↓↓↓

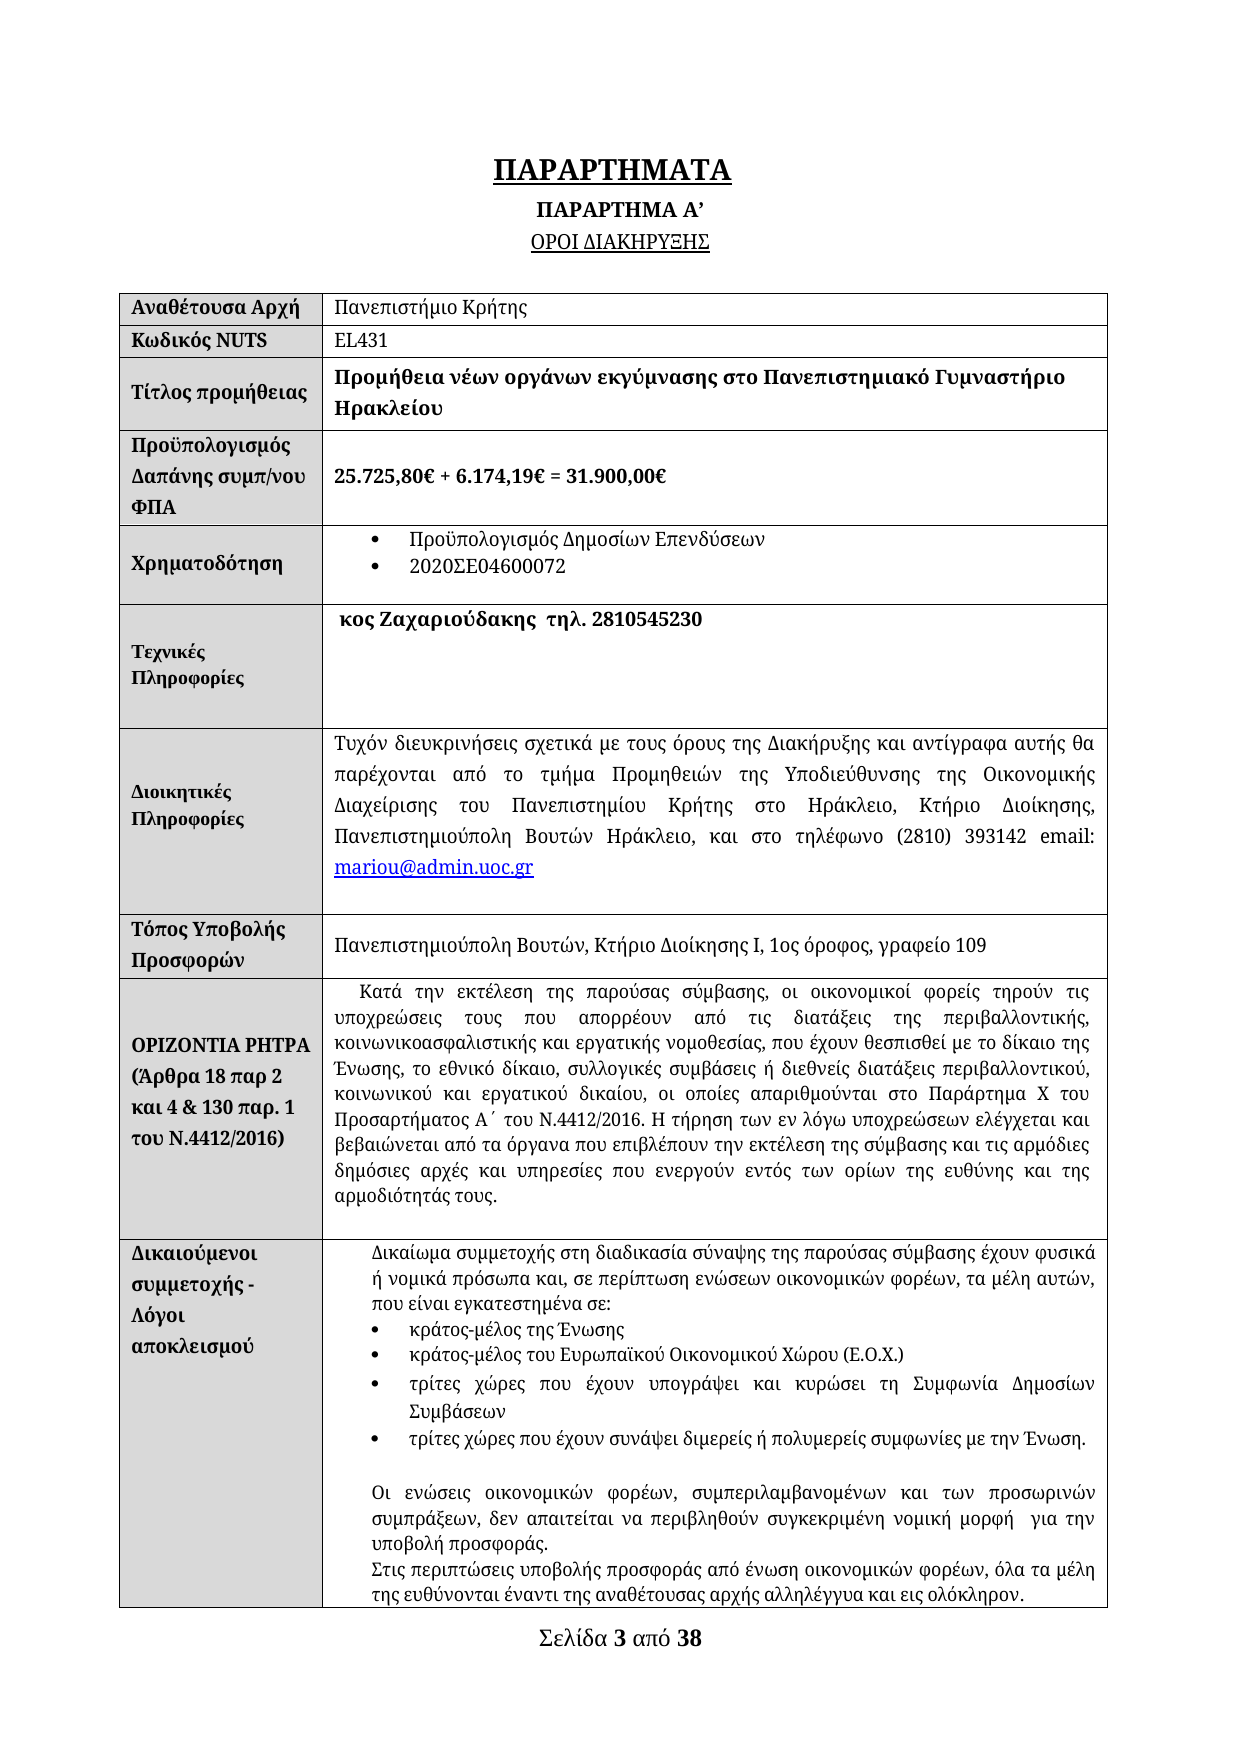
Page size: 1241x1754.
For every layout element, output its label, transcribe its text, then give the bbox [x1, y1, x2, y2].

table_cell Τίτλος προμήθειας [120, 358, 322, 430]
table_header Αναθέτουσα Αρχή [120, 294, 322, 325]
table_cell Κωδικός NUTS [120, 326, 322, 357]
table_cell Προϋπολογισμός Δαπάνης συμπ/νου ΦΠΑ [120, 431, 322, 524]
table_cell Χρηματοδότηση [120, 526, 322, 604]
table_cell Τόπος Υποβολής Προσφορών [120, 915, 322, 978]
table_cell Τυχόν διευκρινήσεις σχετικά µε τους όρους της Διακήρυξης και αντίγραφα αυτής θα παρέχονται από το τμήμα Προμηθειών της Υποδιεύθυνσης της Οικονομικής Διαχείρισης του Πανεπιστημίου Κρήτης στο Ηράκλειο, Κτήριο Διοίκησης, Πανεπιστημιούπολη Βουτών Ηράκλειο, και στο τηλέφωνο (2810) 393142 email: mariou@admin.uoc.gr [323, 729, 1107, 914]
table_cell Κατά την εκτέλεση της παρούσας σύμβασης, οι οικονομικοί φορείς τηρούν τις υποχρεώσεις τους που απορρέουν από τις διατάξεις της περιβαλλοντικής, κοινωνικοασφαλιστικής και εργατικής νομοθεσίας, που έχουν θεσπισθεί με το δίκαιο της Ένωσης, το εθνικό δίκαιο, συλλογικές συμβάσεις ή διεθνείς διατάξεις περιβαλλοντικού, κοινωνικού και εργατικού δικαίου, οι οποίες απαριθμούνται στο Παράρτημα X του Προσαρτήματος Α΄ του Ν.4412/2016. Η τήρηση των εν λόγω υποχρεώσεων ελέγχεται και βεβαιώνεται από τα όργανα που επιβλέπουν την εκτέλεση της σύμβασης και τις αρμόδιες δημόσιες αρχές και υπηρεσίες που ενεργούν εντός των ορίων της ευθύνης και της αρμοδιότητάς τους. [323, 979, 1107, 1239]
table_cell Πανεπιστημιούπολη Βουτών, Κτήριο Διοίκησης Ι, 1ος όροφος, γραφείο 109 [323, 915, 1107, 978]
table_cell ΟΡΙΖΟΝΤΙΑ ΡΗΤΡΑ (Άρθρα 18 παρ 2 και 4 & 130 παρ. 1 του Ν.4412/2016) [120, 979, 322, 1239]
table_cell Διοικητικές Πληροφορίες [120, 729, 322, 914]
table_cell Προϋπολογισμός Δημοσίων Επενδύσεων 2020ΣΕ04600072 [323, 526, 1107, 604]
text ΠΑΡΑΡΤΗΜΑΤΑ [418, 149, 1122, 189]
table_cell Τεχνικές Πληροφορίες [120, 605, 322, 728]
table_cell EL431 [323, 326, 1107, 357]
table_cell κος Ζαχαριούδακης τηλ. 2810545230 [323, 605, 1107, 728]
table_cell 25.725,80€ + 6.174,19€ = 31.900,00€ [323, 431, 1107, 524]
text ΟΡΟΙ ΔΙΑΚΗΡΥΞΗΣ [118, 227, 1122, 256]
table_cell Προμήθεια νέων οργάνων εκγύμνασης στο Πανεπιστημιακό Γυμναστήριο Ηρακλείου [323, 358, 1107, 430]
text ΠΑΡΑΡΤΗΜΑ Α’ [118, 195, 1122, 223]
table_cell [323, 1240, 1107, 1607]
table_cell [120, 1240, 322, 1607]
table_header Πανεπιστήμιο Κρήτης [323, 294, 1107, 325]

↑↑↑

:: Work required ::
Reproduce, with both ends included, the lines from the one holding "table_cell [323, 1240, 1107, 1607]" to the end of the records above.

:: Written response ::
table_cell [323, 1240, 1107, 1607]
table_cell [120, 1240, 322, 1607]
table_header Πανεπιστήμιο Κρήτης [323, 294, 1107, 325]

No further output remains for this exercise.